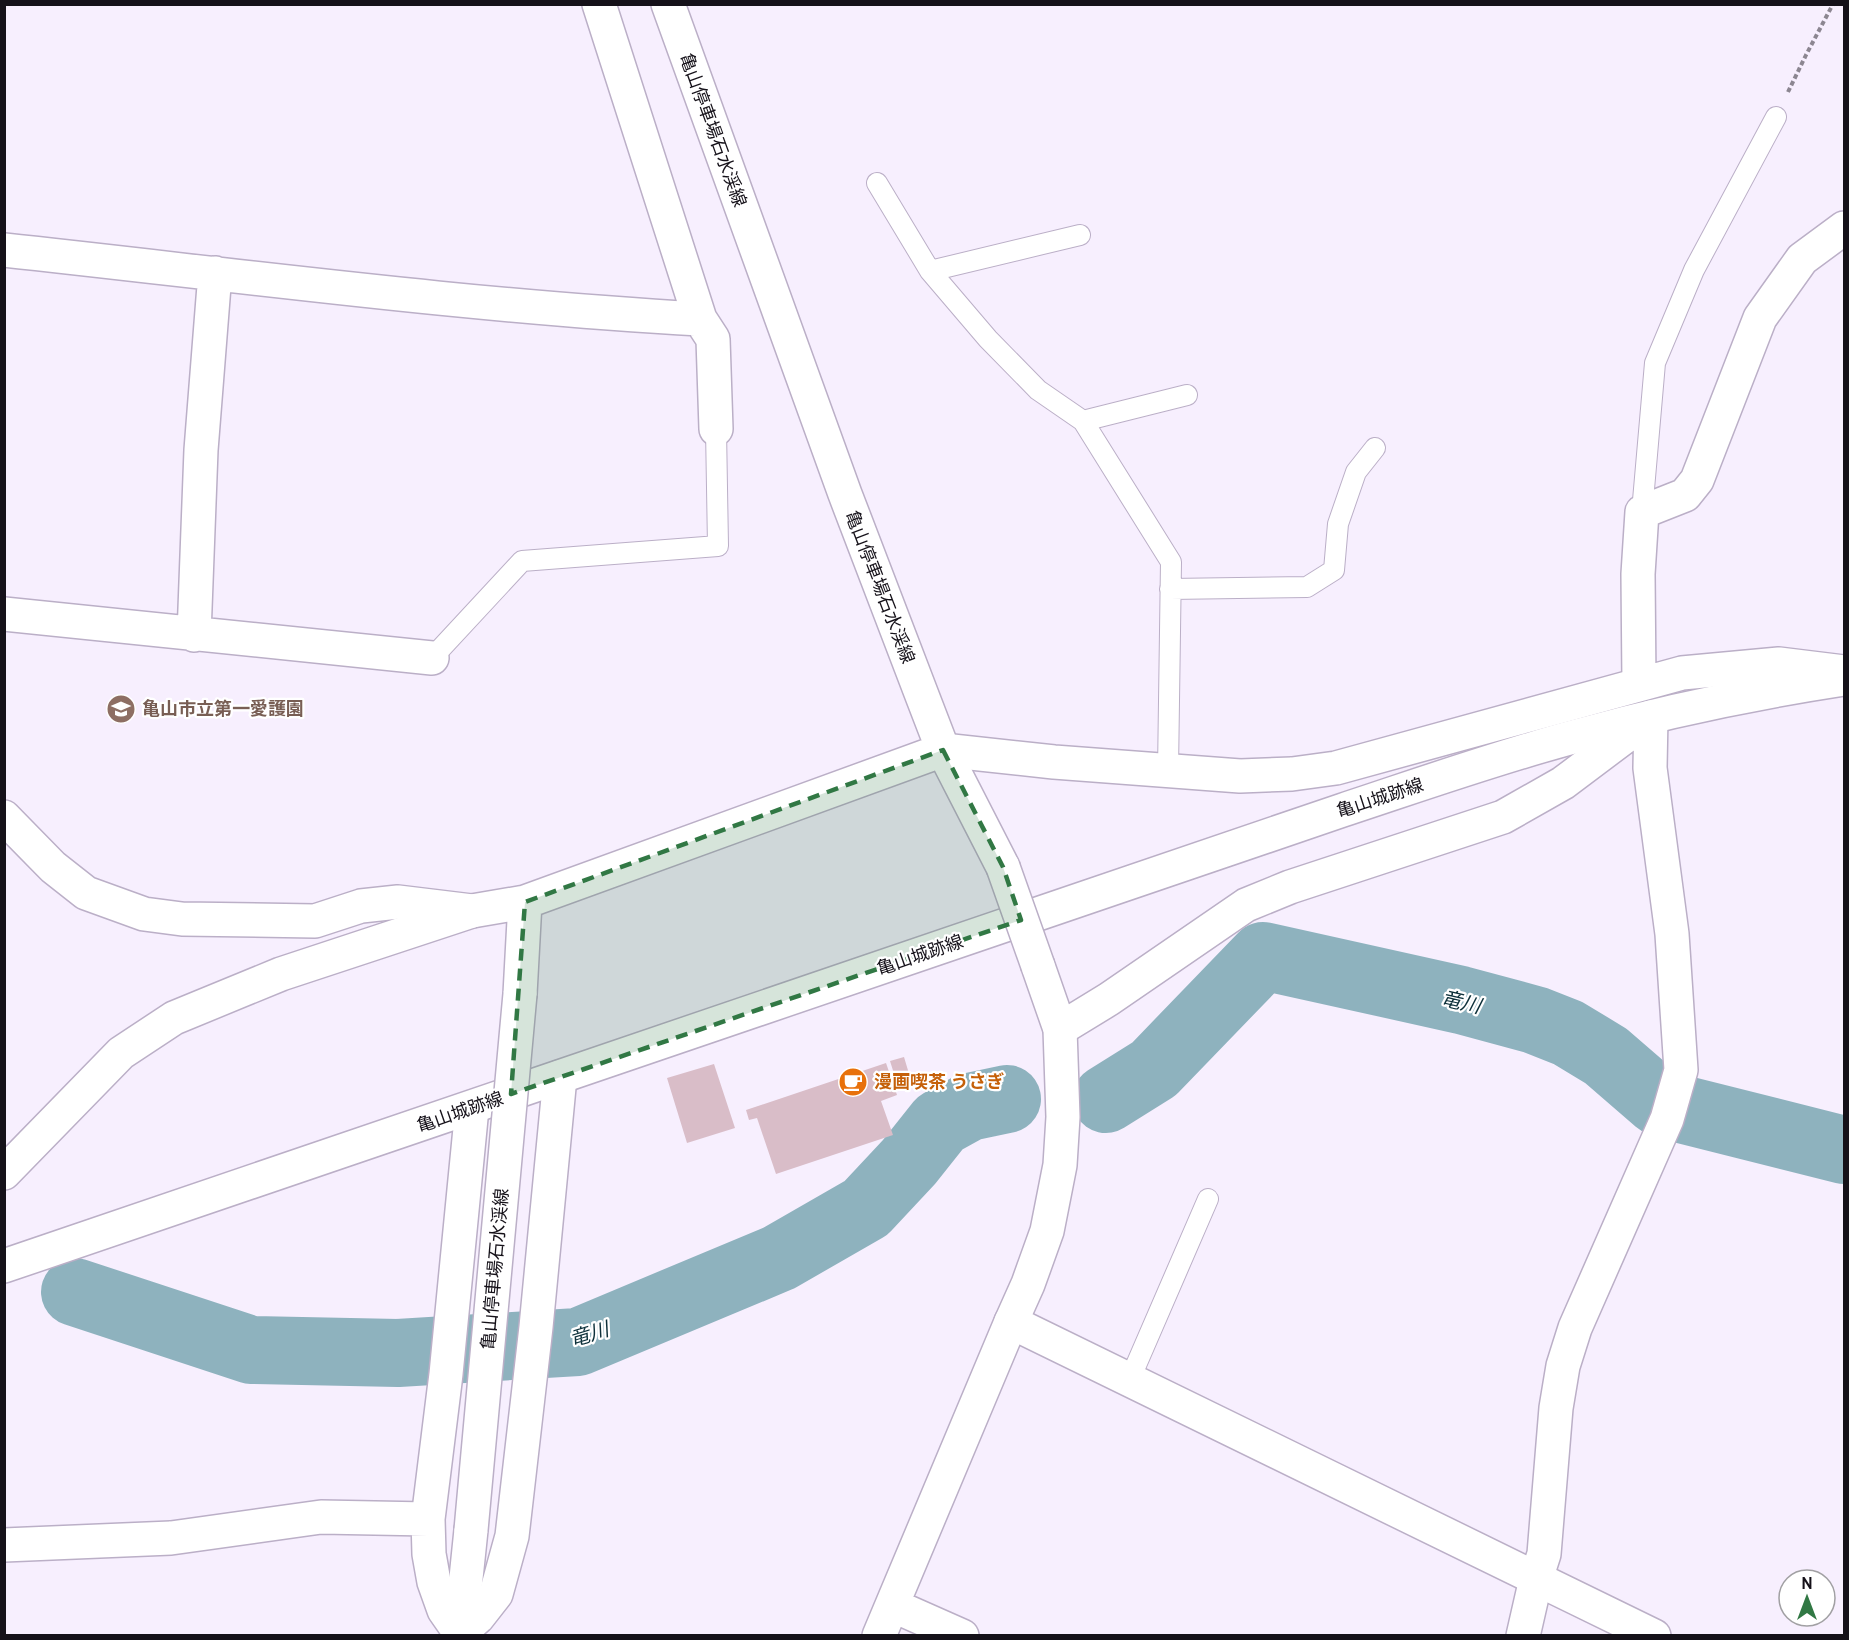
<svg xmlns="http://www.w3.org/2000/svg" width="1849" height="1640" font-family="Overpass,'Noto Sans JP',sans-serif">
<rect width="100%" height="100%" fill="#f7effe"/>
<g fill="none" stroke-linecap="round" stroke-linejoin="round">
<!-- river -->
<path stroke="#8eb2be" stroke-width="68" d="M1106,1099L1154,1069L1263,956L1461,1000L1535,1020L1568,1033L1606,1056L1658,1101L1685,1110L1844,1150
M75,1292L251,1350L398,1353L578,1342L779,1258L866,1208L909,1162L940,1123L969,1107L1007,1099"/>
</g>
<!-- building -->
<path fill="#d9bdc8" d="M904,1057L910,1077L896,1080L890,1061Z
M886,1063L897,1095L881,1101L893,1135L776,1174L757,1118L749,1120L746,1110Z
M714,1064L735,1128L687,1143L667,1078Z"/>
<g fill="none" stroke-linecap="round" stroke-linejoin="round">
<!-- lane casing -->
<g stroke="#bbafc7" stroke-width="22">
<path id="lane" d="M877,183L930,271L988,339L1038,390L1083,421L1171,562L1168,771
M930,271L1080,235
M1083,421L1187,395
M1642,512L1655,363L1694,270L1776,117
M1170,589L1307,587L1334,570L1338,524L1356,472L1375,448
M432,658L522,561L718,546L716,429
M1130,1379L1208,1199"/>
</g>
<!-- street casing -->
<g stroke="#bbafc7" stroke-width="36">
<path id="street" d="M599,4L700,319L713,339L716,429
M4,250C236,275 467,306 700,319
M4,614L432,658
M194,635L201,450L215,273
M1639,684L1638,574L1642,512L1685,495L1697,480L1760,318L1802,259L1844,228
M943,750L1054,762L1240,776L1292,774L1336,768L1682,673L1779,664L1844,672
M4,817L53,867L86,893L144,914L182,919L315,921L361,906L398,902L472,911
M1060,1029L1109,999L1246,905L1290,887L1503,817L1563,783L1651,717
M472,1108L446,1374L428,1519L429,1554L434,1582L444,1610L460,1633L478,1617L496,1594L512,1536L536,1327L560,1077
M4,1545L171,1538L321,1517L428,1519
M892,1605L962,1636
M879,1636L1011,1322
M1523,1636L1536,1579L1544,1554L1556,1408L1563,1366L1575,1328L1667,1119L1681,1070L1672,934L1650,768L1651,717"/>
</g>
<!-- secondary casing -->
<g stroke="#bbafc7" stroke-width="36">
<path id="secondary" d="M668,4L845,494L923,698L943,750L1003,867
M1038,966L1060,1029L1063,1117L1060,1165L1047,1231L1028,1284L1011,1322L1654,1636
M520,994L525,902
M4,1173L121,1053L174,1018L281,974L472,911L525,902L943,750
M4,1266L1343,810C1419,785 1495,758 1573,737C1662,712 1753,693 1844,679
M460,1636L471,1530"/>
</g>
<!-- path -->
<path stroke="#8c8691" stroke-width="4" stroke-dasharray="4.5 3" stroke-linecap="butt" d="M1788,92L1806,55L1833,4"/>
<!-- lane -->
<use href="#lane" stroke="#fff" stroke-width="20"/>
<!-- street -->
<use href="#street" stroke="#fff" stroke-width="33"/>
<!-- secondary -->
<use href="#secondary" stroke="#fff" stroke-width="33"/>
<!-- secondary-bridge casing -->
<g stroke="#bbafc7" stroke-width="36" stroke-linecap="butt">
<path id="secondary-bridge" d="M1003,867L1038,966
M471,1530L520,994"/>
</g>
<!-- secondary-bridge -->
<use href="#secondary-bridge" stroke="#fff" stroke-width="33"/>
</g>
<!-- marked area -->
<path fill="#317844" fill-opacity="0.2" stroke="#317844" stroke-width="4.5" stroke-dasharray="12 8" stroke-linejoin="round" d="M943,750L1003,867L1021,920L511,1094L525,902Z"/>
<!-- icons -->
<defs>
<g id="school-disc" transform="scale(1.5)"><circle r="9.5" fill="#8d6e63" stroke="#fff"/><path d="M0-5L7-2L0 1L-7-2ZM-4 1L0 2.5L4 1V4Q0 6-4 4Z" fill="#fff"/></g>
<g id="cafe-disc" transform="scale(1.5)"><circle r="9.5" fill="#e8710a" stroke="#fff"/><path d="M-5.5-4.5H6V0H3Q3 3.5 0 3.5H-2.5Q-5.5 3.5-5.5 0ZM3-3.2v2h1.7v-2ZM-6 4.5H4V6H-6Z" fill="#fff"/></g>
</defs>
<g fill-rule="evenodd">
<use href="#school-disc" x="121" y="709"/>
<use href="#cafe-disc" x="853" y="1082"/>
</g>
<g text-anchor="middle" stroke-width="4.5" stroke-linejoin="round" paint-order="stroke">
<!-- street labels -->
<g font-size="18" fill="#151119" stroke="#fff">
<text transform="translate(713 130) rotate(70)" y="6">亀山停車場石水渓線</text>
<text transform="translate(880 587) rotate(69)" y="6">亀山停車場石水渓線</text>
<text transform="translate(1380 798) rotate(-18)" y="6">亀山城跡線</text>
<text transform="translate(920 955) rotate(-19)" y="6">亀山城跡線</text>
<text transform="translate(460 1112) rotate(-19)" y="6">亀山城跡線</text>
<text transform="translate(495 1269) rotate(-85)" y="6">亀山停車場石水渓線</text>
</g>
<!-- education labels -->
<g font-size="18" font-weight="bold" fill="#785e54" stroke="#fff" text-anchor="start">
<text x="142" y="715">亀山市立第一愛護園</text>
</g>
<!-- food labels -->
<g font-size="18" font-weight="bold" fill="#c56008" stroke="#fff" text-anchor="start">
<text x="874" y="1088">漫画喫茶 うさぎ</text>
</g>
<!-- water labels -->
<g font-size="20" font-style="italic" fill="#0d303a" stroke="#fff">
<text transform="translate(1461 1002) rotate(13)" y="7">竜川</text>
<text transform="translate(589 1334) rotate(-17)" y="7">竜川</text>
</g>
</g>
<!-- border -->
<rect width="1849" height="1640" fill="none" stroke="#151119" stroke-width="12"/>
<!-- north arrow -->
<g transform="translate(1807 1598)"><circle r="28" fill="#ffffff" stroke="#a1a0a3" stroke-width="1.5"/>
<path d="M0-4.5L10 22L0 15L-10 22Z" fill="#317844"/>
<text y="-9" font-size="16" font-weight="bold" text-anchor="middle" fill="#151119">N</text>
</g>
</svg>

» **Exercise instructions**
Return all lines in the entries above that carry the word "middle".

» **Answer to this problem**
<g text-anchor="middle" stroke-width="4.5" stroke-linejoin="round" paint-order="stroke">
<text y="-9" font-size="16" font-weight="bold" text-anchor="middle" fill="#151119">N</text>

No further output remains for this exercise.